I have a table A with following data.
ID Acc_no start_date verify_date completed_date
=====================================================================================================================================================
8ZA123456789 Account1 24-OCT-16 25-OCT-16 26-OCT-16
8ZD123456789 Account1 26-OCT-16 30-OCT-16 31-OCT-16
9Z2123456789 Account1 30-OCT-16 31-OCT-16 01-NOV-16
9Z3123456789 Account1 31-OCT-16 01-NOV-16 02-NOV-16
In the above table last 3 rows should be considered as duplicates [because 2nd row verify_date,completed_date are equal to 3rd row start_date and verify_date respectively and 3rd row verify_date,completed_date are equal to 4th row start_date and verify_date respectively] and hence I should consider as one transaction only for last 3rows and need to get the 2nd row(1st row among the duplicates) only but with completed_date of 4th row(last duplicate entry among the duplicates). So final out put should be as..
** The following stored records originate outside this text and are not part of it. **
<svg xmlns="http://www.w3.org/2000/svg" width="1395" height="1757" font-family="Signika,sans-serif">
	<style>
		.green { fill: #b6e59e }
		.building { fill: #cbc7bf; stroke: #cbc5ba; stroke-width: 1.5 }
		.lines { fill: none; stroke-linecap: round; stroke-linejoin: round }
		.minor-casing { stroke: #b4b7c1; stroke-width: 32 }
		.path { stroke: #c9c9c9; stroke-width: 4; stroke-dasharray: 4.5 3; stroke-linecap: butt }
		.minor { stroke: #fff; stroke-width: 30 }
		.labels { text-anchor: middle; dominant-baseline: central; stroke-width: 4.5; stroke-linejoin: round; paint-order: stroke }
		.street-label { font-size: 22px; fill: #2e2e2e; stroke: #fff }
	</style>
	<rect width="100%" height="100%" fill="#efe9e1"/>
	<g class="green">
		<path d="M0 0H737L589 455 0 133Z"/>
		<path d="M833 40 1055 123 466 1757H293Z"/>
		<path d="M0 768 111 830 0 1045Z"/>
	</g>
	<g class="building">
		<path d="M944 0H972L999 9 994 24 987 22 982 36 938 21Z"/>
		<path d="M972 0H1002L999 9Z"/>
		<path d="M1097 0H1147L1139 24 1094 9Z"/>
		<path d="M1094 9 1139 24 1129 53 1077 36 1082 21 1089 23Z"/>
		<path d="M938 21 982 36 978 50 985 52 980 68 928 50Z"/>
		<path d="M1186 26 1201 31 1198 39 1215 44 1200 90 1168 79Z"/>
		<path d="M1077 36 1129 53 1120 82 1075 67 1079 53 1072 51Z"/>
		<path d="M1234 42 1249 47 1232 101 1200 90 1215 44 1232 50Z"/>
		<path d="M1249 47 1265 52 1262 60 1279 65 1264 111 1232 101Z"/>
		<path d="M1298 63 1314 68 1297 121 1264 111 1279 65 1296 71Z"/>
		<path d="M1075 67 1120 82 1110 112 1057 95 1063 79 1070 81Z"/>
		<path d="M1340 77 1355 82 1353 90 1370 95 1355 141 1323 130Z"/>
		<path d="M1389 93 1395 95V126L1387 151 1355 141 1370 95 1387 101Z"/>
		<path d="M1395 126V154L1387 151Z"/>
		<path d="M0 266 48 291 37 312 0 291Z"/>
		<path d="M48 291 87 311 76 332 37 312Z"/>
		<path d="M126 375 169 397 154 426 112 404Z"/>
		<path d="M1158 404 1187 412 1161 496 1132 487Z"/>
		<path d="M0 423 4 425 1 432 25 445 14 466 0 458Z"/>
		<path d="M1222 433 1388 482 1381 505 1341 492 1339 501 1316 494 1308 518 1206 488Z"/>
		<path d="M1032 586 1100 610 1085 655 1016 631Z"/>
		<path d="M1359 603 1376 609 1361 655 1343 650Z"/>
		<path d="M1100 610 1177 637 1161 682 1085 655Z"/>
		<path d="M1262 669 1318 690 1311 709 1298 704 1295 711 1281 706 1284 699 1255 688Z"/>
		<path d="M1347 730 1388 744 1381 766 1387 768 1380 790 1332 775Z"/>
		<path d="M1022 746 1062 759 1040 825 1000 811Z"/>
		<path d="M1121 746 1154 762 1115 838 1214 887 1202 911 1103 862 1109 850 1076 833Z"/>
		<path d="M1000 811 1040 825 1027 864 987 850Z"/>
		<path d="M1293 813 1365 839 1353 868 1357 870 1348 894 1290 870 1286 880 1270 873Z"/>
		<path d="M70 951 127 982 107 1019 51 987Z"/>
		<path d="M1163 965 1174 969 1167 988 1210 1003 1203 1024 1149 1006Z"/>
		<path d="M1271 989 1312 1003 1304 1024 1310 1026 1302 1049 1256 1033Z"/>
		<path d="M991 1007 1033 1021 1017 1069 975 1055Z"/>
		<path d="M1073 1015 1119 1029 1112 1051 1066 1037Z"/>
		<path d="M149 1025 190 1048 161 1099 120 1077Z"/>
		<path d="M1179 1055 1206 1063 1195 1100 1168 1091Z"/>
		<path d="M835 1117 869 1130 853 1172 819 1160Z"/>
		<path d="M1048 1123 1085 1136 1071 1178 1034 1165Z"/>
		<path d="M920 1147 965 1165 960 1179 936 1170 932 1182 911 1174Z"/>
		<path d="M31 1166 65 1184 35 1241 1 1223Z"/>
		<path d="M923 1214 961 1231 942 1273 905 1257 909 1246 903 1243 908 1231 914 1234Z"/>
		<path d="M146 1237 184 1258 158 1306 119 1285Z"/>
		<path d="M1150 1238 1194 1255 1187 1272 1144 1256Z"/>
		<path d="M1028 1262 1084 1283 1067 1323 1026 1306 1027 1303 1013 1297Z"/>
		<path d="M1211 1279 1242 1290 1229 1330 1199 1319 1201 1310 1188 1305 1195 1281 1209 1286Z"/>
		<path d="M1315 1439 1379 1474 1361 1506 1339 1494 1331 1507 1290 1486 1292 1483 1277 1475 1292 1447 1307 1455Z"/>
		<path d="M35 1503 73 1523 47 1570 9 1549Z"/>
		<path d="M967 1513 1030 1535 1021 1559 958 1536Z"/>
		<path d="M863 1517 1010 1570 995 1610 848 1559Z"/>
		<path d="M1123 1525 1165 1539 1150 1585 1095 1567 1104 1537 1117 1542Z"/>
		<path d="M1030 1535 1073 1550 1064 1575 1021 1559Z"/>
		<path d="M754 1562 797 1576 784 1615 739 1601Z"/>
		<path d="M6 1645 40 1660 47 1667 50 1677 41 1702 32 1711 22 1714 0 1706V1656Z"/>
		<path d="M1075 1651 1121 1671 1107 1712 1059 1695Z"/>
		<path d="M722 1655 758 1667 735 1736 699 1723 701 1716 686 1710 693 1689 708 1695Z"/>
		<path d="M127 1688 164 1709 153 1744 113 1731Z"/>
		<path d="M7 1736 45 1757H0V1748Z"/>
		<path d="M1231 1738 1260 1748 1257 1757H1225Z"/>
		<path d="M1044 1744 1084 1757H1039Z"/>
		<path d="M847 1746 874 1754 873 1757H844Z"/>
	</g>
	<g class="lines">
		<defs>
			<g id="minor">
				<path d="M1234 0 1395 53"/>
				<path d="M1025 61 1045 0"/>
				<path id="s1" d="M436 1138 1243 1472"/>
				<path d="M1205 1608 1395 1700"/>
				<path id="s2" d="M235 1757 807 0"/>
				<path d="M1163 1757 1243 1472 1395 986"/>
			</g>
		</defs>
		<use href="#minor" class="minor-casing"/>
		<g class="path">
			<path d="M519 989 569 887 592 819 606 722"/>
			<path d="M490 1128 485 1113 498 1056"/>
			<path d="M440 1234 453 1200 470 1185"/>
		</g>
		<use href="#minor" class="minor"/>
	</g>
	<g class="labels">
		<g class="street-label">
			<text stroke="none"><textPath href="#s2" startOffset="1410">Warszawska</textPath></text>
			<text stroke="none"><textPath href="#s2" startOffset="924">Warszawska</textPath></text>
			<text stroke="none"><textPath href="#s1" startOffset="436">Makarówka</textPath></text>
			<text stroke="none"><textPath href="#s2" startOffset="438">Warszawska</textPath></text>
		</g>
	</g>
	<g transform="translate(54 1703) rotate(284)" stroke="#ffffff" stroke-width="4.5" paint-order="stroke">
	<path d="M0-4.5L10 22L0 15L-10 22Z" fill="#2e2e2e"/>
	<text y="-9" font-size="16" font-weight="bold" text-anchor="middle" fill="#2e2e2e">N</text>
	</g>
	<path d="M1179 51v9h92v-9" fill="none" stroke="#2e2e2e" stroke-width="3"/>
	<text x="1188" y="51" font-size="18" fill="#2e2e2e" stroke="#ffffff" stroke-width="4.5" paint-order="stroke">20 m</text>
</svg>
ID Acc_no final_start_date verify_date final_completed_date
=====================================================================================================================================================
8ZA123456789 Account1 24-OCT-16 25-OCT-16 26-OCT-16
8ZD123456789 Account1 26-OCT-16 30-OCT-16 02-NOV-16
Please give me logic for this as soon as possible
Here's one way to do it:
- Compare the start_date to the previous verify_date and verify_date to the previous complete_date using lag()
- If these aren't the same, return the start_date
- "Fill down" the missing start_date values using last_value() ignore nulls
- Group by this calculation to get the min start and verify dates and max completion:
create table t (
account_id int,
start_date date,
verify_date date,
complete_date date
);
insert into t values (1, date'2016-10-24', date'2016-10-25', date'2016-10-26');
insert into t values (1, date'2016-10-26', date'2016-10-30', date'2016-10-31');
insert into t values (1, date'2016-10-30', date'2016-10-31', date'2016-11-01');
insert into t values (1, date'2016-10-31', date'2016-11-01', date'2016-11-02');
commit;
with rws as (
select start_date, verify_date, complete_date, account_id,
case
when not (
start_date = lag(verify_date, 1, date'1900-01-01') over (order by start_date) and
verify_date = lag(complete_date, 1, date'1900-01-01') over (order by start_date)
)
then
start_date
end grp
from t
), grps as (
select start_date, verify_date, complete_date, account_id,
last_value(grp) ignore nulls over (order by start_date) lv
from rws
)
select account_id,
min(start_date), min(verify_date), max(complete_date)
from grps
group by account_id, lv
order by 1;
ACCOUNT_ID MIN(START_DATE) MIN(VERIFY_DATE) MAX(COMPLETE_DATE)
1 24-OCT-2016 00:00:00 25-OCT-2016 00:00:00 26-OCT-2016 00:00:00
1 26-OCT-2016 00:00:00 30-OCT-2016 00:00:00 02-NOV-2016 00:00:00
In your complete solution I suspect you'll need to partition by account_id in the analytic clauses too.